Turning 18 can be an exciting milestone for teens, but for those in foster care it's a number they dread.
An 18th birthday to them means they are no longer a ward of the state. The 70 percent who don't have their high school diplomas or GEDS are often thrust into adulthood ill equipped.
But a Fort Myers-based nonprofit is trying to offer young women in foster care a chance at success.
Footsteps to the Future, which helps young women transition out of foster care, has developed a new mentoring program that pairs at-risk teens with mentors who will push them to graduate, while also guiding them into adulthood.
"Education is the passport out of poverty," said Judi Woods, founder and executive director of Footsteps. "Without education they're not ready to get a good job, not ready to raise a family, and are going to be dependent."
A recent report from the Annie E. Casey Foundation, a private charitable organization dedicated to helping build better futures for disadvantaged children in the United States, found there are more than 800,000 kids who spend time in foster care each year.
Fifty percent of them will fall prey to crime, drugs, or alcohol abuse, unwanted pregnancies and homelessness, according to the report. Only 30 percent have their diplomas or GEDs by the time they turn 18. Twenty-five percent of them become homeless within three years of leaving the system and 70 percent of the nation's prison population has spent some time in foster care
"We saw that and said, 'something's wrong here. What can we do to make a difference?'" Woods said.
The Footsteps to the Future mentoring program is looking for mentors for 12 girls who are under 18. The mentors will need to commit to a minimum of 14 hours per month for two years.
There are also six girls who have "aged-out" and are actively working toward earning their diplomas or GEDs and need mentors as well.
A component of the new mentoring program is tutoring services, so the girls are given the tools needed to ensure they are academically successful. Woods said they hope to expand the program as they raise more money.
The time commitment from mentors isn't demanding, but the emotional and practical support can be, said Angela Bishop, 36, a single mother with a full-time job.
Bishop chose to be a mentor, despite her lack of free time, because she says it's her "mission in life to help young mothers." Bishop was a teen mother herself.
Woods said many of the women in Footsteps are young mothers.
"I just know that it's a tough road and how challenging it is," Bishop said. "I met several people who uplifted me in a certain way and I want to lift the weight a little bit. In my heart I want to empower these young women to see their light, see how strong they can be and how successful they can become no matter what circumstance or statistic is placed on them."
Mentoring a 17-year-old from Footsteps is Bishop's first official position as a role model. She has helped young women on her own in the past.
Sandra Coyle, a teacher who put the academic achievement program together, said mentors like Bishop need to be available for the mentees by phone and in person.

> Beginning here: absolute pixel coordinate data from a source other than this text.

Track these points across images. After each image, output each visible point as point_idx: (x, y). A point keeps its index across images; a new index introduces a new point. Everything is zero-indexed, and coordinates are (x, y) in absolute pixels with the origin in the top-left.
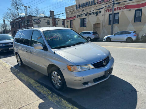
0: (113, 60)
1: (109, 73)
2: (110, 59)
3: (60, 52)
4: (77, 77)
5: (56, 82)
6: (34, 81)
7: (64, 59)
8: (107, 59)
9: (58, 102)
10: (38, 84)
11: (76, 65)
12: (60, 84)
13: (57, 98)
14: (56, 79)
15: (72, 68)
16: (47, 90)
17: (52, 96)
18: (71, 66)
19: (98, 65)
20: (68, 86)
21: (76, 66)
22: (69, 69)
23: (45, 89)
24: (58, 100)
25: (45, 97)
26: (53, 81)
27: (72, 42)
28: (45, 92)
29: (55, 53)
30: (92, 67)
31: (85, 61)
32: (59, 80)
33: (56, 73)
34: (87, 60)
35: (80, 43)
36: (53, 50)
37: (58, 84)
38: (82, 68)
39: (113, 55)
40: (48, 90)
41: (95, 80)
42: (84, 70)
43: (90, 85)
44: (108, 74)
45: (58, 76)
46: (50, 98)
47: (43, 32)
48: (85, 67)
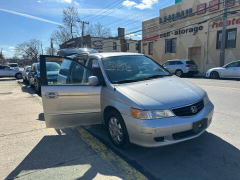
4: (146, 128)
5: (115, 134)
6: (85, 131)
7: (126, 97)
9: (114, 162)
10: (90, 135)
12: (120, 138)
13: (113, 156)
14: (116, 129)
15: (139, 113)
16: (101, 144)
17: (106, 153)
18: (138, 110)
19: (182, 111)
20: (131, 141)
21: (145, 110)
22: (134, 115)
23: (99, 142)
24: (114, 159)
25: (96, 153)
26: (111, 131)
28: (97, 146)
29: (115, 89)
30: (171, 114)
31: (162, 104)
32: (119, 131)
33: (116, 120)
36: (113, 86)
37: (118, 136)
38: (154, 115)
39: (212, 98)
40: (102, 144)
41: (176, 136)
42: (157, 118)
43: (167, 142)
44: (199, 128)
45: (118, 124)
46: (103, 154)
48: (158, 113)
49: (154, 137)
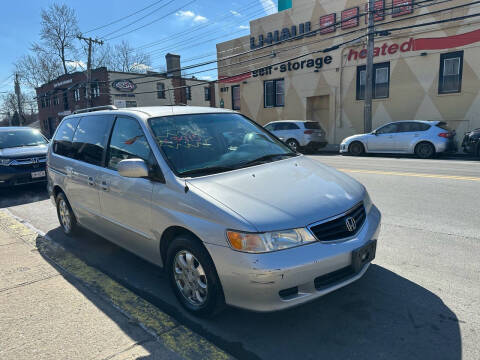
0: (377, 216)
1: (367, 257)
2: (367, 210)
3: (206, 188)
4: (263, 271)
5: (187, 287)
6: (116, 284)
8: (359, 211)
9: (197, 354)
10: (130, 295)
11: (258, 230)
12: (202, 295)
13: (193, 341)
14: (190, 277)
15: (244, 240)
16: (161, 313)
17: (176, 336)
18: (239, 233)
19: (330, 230)
20: (229, 301)
21: (258, 233)
22: (234, 245)
23: (153, 310)
24: (196, 349)
25: (153, 339)
26: (178, 283)
27: (243, 155)
28: (153, 321)
29: (187, 189)
30: (309, 237)
31: (288, 217)
32: (199, 281)
33: (189, 256)
34: (292, 215)
35: (268, 159)
36: (181, 182)
37: (197, 293)
38: (276, 242)
40: (161, 315)
41: (321, 282)
42: (285, 247)
43: (304, 297)
44: (363, 261)
45: (196, 265)
46: (169, 339)
47: (149, 120)
48: (286, 237)
49: (279, 290)
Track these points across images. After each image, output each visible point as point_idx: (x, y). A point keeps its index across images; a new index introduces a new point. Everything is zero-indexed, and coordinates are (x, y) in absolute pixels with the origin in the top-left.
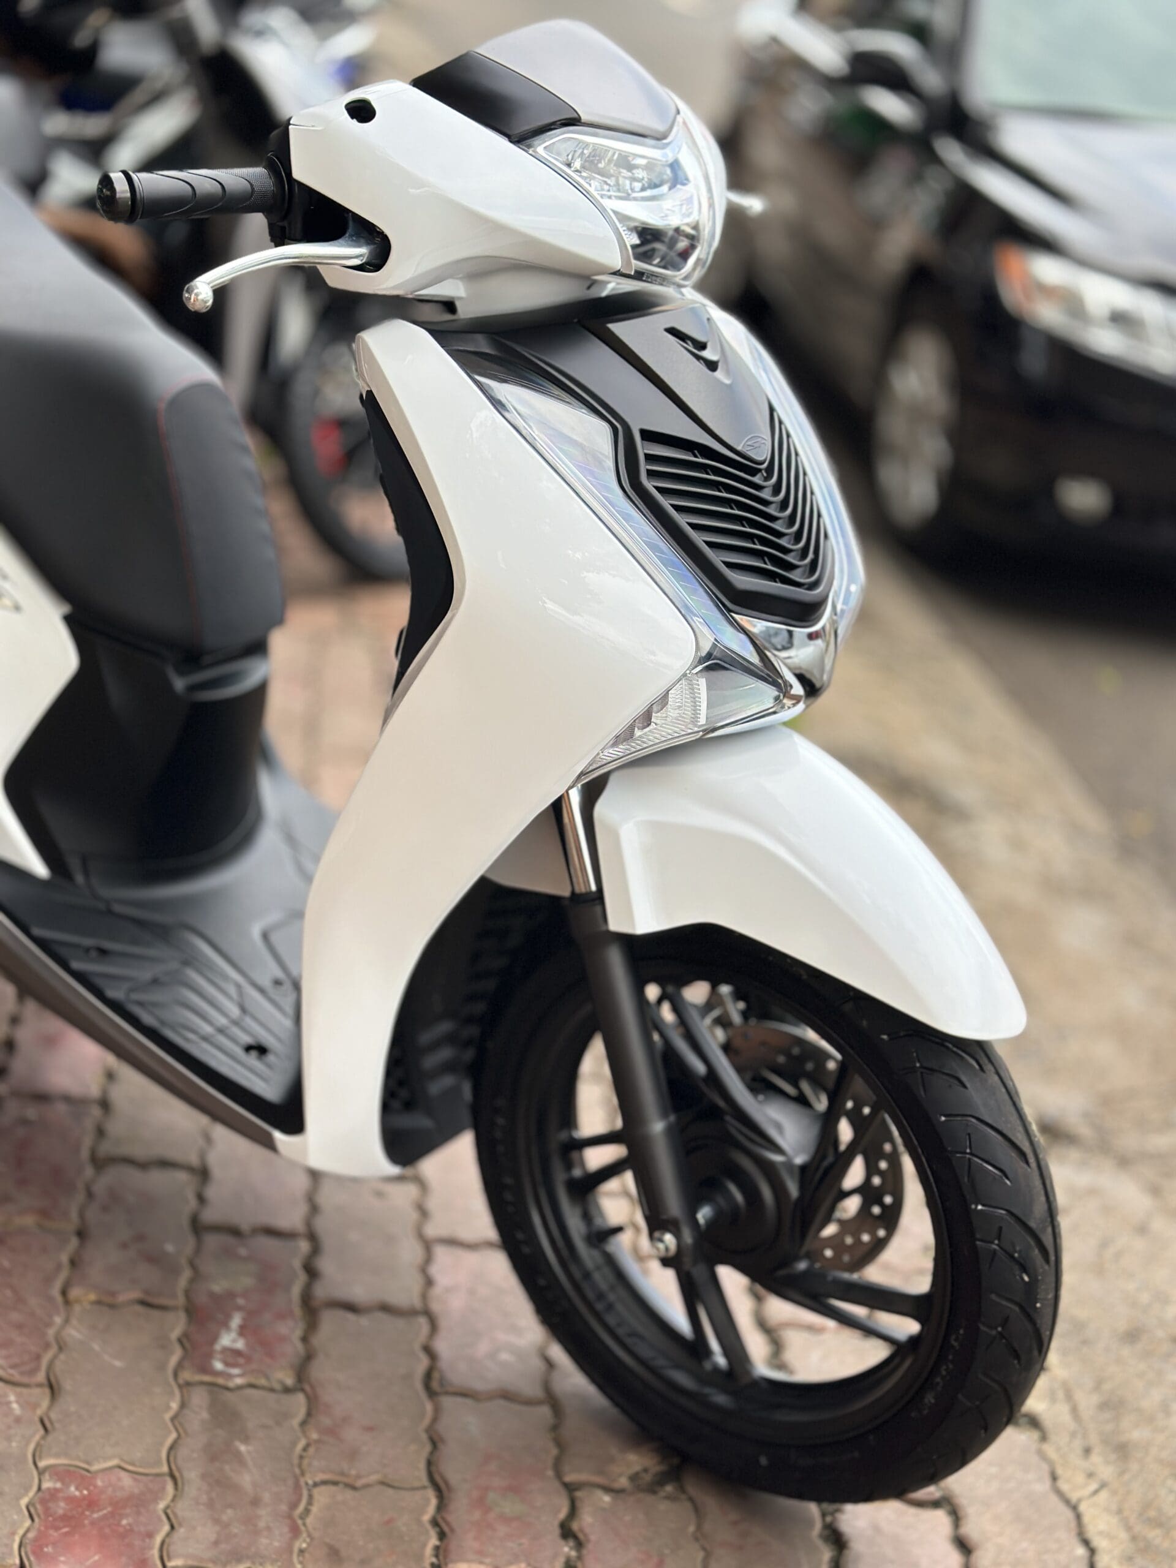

"We're matching the girls with mentors who are going to be dedicated to really being their cheerleader in motivating them and helping them appreciate the value of their education," Coyle said.
More than graduating from high school, for Coyle, the program offers a chance at breaking the cycle of foster care. She said some girls at the program are third generation foster kids.
"What sparked this initiative ... is to instill in them the fact that you don't have to live on social services for the rest of your life," Coyle said. "If you get a good education, you can get a good job and can earn a good salary and really take care of yourself and have a family no one in your family has lived."